Lots on the Line for Michigan
by Michael Florek/CHN Reporter
ANN ARBOR, Mich. Although vastly different in playing style and backgrounds, both of Michigan’s captains are a microcosm of the Wolverines season thus far.
One is senior forward Carl Hagelin. The speedy Swede provides a glimpse to the high-scoring Michigan past. He has 35 points, in 28 games to lead the team and had nine game point streak, which was broken this past Saturday. Although talked about earlier in the season as a possible Hobey Baker finalist, Hagelin has dropped off the radar despite being tied for 10th in the nation in points.
On the other side is junior forward Luke Glendening. As a grinder, Glendening isn’t measured in points. Still, the former walk-on has solidified a spot on the second line and finds a way to do the little things — whether it’s going into the corners to dig out the puck or killing penalties.
Neither is particularly vocal, to the media or the team. Instead they are content to fly under the radar and let their play do the talking. And so is Michigan.
“No matter how you look at it, we have something to prove,” Michigan coach Red Berenson said this week.
The Wolverines, taking parts from both captains’ games, have quietly jumped out to a 17-7-4 record and have won nine of their past 11 games (both losses were to Michigan State). Yet, during their five game win streak — which was ended last Saturday against Michigan State — Michigan moved up just one spot in the polls.
“I’ve been here maybe too long, because we’re used to being a team that gets recognition in the polls because we’ve had years where we’re the number one team or the number two team, or top-three team all year,” Berenson said. “And it didn’t matter. It seemed to hurt us more than help us. I don’t take a lot of stock in it, but I think any of the top 15 teams on a given night could be the team.”

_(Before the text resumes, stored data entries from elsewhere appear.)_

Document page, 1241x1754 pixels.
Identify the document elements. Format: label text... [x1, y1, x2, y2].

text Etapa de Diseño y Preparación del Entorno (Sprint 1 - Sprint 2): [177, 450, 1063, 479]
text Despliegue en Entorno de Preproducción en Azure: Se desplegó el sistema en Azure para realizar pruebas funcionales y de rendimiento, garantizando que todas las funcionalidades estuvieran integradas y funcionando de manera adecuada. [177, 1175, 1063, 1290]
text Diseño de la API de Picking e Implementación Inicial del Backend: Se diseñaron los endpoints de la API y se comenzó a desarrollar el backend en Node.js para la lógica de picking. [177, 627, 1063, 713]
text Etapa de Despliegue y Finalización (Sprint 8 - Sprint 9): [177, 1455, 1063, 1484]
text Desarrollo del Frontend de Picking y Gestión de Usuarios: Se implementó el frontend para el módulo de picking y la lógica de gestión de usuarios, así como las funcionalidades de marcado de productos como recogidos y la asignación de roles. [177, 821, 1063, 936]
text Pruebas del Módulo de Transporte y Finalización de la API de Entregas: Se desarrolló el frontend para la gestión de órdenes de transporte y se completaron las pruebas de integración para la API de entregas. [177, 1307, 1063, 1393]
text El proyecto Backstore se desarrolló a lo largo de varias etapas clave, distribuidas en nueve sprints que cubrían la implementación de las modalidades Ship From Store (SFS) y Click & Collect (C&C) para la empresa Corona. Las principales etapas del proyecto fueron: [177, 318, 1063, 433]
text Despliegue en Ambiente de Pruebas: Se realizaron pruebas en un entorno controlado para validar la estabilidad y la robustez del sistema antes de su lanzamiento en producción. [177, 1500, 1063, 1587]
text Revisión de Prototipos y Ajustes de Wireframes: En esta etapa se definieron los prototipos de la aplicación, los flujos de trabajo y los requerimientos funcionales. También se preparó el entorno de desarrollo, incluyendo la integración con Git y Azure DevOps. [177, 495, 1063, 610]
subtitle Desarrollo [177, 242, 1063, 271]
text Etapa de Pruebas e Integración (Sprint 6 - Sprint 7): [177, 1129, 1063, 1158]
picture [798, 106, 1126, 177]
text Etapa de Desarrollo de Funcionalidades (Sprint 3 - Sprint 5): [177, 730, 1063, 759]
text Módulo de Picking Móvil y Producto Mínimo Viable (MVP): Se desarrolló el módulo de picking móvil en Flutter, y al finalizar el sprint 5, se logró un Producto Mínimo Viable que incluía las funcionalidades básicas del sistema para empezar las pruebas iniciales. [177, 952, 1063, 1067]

Essentially, Berenson is saying that his teams with high expectations have, perhaps, underachieved in the NCAAs. The Wolverines have been the dominant team in the CCHA for more than 20 years. But with the rise of Miami and Notre Dame, it has competition these days for that mantle. And in recent years, those teams have performed better, particularly Miami, in the NCAAs.
Consequently, it's been easy to overlook Michigan this season, a team without as many outright stars as you could point to in the past.
Yet despite the gaudy numbers and win streaks, the team knows it hasn’t been playing to where it needs to be. The Wolverines defense has been suspect in the past month. Michigan has been outshot in the past three games, but has been bailed out by the offense, senior goalie Shawn Hunwick and a little luck on any given night.
For whatever reason, the team hasn’t been able to click consistently, even as they wins games. But fortunately for the Wolverines, the fix is simple.
“More grit,” Hagelin said. “I think that’s a big part, just making sure you win battles. Don’t just stop working. I think it has a lot to do with just skating, being sure to be the first guy on the puck and more hits.”
On the ice, the pucks have been bouncing Michigan’s had the puck luck way. Two weeks ago against Alaska the Nanooks missed a wide open net on a 2-on-0. Last week in a loss to the Michigan State, senior forward Louie Caporusso scored after a puck inexplicably slide past two
Spartan sticks and landed on his.
Off the ice, the Wolverines’ schedule has allowed them to win despite not playing up to their potential. They haven’t played a ranked team since they played No. 15 Minnesota on Thanksgiving weekend.
“You could say you’re close, but you’re not close until you take some serious steps,” Berenson said. “And that means you’ve got to prove yourself against some of these top teams.”
Michigan will get its opportunity this weekend as they travel to Oxford to take on No. 13 Miami. The Wolverines are just one point behind Notre Dame for the CCHA lead. And for better or worse, come Sunday, the Wolverines will be a blip on the national radar.